Problem requirements |
Could you restate the data word for word and drop the pictures?

** Opening Source material block **

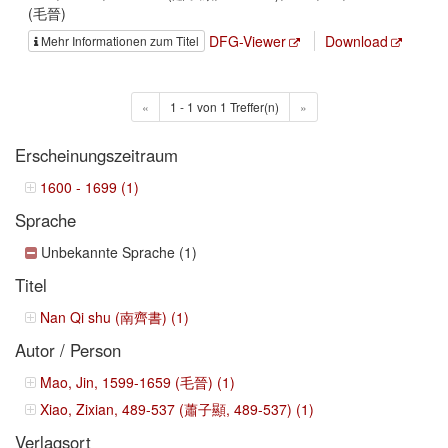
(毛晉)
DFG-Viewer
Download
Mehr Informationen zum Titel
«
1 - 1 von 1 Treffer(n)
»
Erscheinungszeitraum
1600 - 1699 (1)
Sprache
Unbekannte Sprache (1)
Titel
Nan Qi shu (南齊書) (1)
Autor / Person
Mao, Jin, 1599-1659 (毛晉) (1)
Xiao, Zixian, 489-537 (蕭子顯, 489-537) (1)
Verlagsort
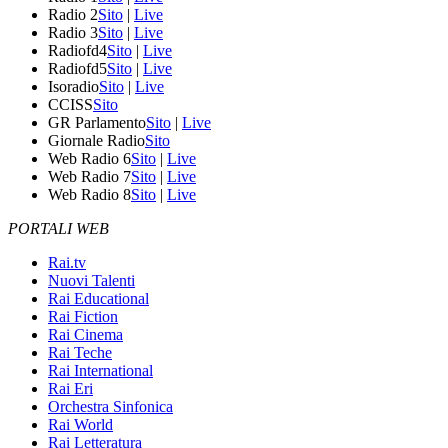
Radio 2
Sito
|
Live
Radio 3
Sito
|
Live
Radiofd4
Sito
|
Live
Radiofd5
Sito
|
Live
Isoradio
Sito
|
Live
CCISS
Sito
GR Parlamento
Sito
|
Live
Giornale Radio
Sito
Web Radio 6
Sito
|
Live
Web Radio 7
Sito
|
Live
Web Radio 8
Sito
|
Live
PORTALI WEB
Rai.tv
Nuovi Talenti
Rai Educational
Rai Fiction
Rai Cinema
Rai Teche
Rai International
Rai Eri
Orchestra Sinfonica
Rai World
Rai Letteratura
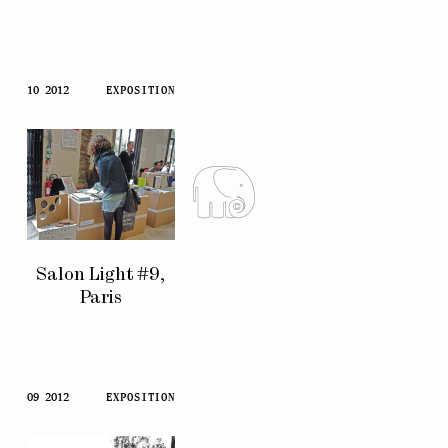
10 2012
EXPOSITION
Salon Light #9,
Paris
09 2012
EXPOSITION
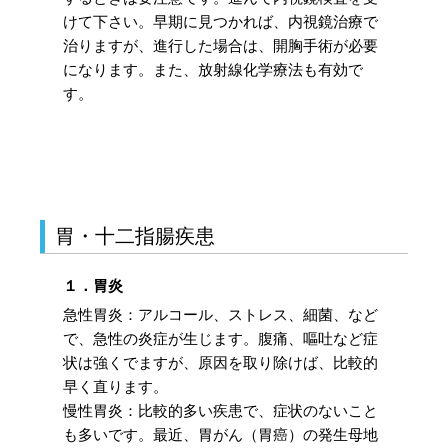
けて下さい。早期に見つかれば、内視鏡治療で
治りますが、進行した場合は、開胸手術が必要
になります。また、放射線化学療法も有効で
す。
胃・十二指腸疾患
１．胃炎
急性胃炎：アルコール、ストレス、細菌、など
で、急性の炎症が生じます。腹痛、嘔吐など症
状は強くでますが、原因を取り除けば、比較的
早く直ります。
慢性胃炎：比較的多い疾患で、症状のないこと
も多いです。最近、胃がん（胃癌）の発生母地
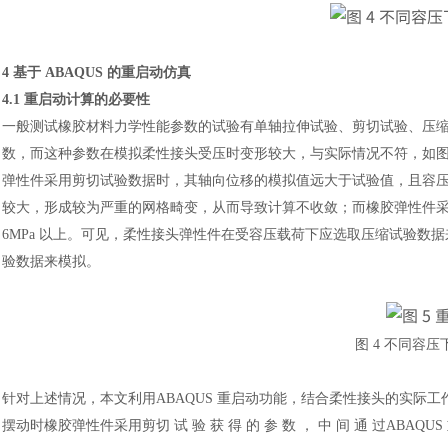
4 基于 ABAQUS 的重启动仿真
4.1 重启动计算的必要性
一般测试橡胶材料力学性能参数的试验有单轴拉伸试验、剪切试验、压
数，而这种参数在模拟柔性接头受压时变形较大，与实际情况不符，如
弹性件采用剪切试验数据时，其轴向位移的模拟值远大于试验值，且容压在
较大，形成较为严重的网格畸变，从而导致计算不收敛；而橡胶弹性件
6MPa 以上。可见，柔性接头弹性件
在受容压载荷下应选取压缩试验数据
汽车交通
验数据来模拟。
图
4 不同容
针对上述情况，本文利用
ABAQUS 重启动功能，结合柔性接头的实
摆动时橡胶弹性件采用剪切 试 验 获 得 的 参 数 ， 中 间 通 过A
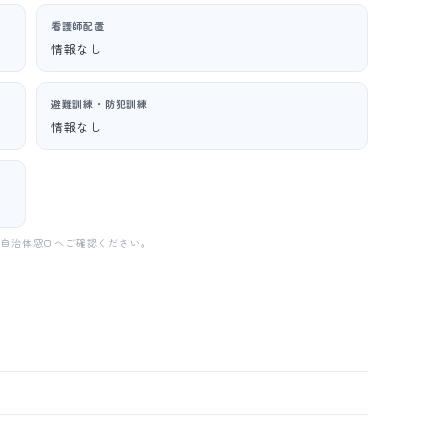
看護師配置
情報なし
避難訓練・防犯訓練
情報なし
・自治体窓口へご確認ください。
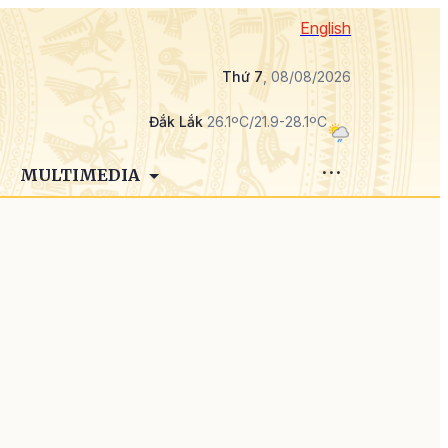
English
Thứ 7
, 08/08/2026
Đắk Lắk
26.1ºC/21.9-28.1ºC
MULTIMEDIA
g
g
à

** Closing Source material block **

Completed exercise |
(毛晉)
DFG-Viewer
Download
Mehr Informationen zum Titel
«
1 - 1 von 1 Treffer(n)
»
Erscheinungszeitraum
1600 - 1699 (1)
Sprache
Unbekannte Sprache (1)
Titel
Nan Qi shu (南齊書) (1)
Autor / Person
Mao, Jin, 1599-1659 (毛晉) (1)
Xiao, Zixian, 489-537 (蕭子顯, 489-537) (1)
Verlagsort
Radio 2
Sito
|
Live
Radio 3
Sito
|
Live
Radiofd4
Sito
|
Live
Radiofd5
Sito
|
Live
Isoradio
Sito
|
Live
CCISS
Sito
GR Parlamento
Sito
|
Live
Giornale Radio
Sito
Web Radio 6
Sito
|
Live
Web Radio 7
Sito
|
Live
Web Radio 8
Sito
|
Live
PORTALI WEB
Rai.tv
Nuovi Talenti
Rai Educational
Rai Fiction
Rai Cinema
Rai Teche
Rai International
Rai Eri
Orchestra Sinfonica
Rai World
Rai Letteratura
10 2012
EXPOSITION
Salon Light #9,
Paris
09 2012
EXPOSITION
けて下さい。早期に見つかれば、内視鏡治療で
治りますが、進行した場合は、開胸手術が必要
になります。また、放射線化学療法も有効で
す。
胃・十二指腸疾患
１．胃炎
急性胃炎：アルコール、ストレス、細菌、など
で、急性の炎症が生じます。腹痛、嘔吐など症
状は強くでますが、原因を取り除けば、比較的
早く直ります。
慢性胃炎：比較的多い疾患で、症状のないこと
も多いです。最近、胃がん（胃癌）の発生母地
4 基于 ABAQUS 的重启动仿真
4.1 重启动计算的必要性
一般测试橡胶材料力学性能参数的试验有单轴拉伸试验、剪切试验、压
数，而这种参数在模拟柔性接头受压时变形较大，与实际情况不符，如
弹性件采用剪切试验数据时，其轴向位移的模拟值远大于试验值，且容压在
较大，形成较为严重的网格畸变，从而导致计算不收敛；而橡胶弹性件
6MPa 以上。可见，柔性接头弹性件
在受容压载荷下应选取压缩试验数据
汽车交通
验数据来模拟。
图
4 不同容
针对上述情况，本文利用
ABAQUS 重启动功能，结合柔性接头的实
摆动时橡胶弹性件采用剪切 试 验 获 得 的 参 数 ， 中 间 通 过A
看護師配置
情報なし
避難訓練・防犯訓練
情報なし
・自治体窓口へご確認ください。
English
Thứ 7
, 08/08/2026
Đắk Lắk
26.1ºC/21.9-28.1ºC
MULTIMEDIA
g
g
à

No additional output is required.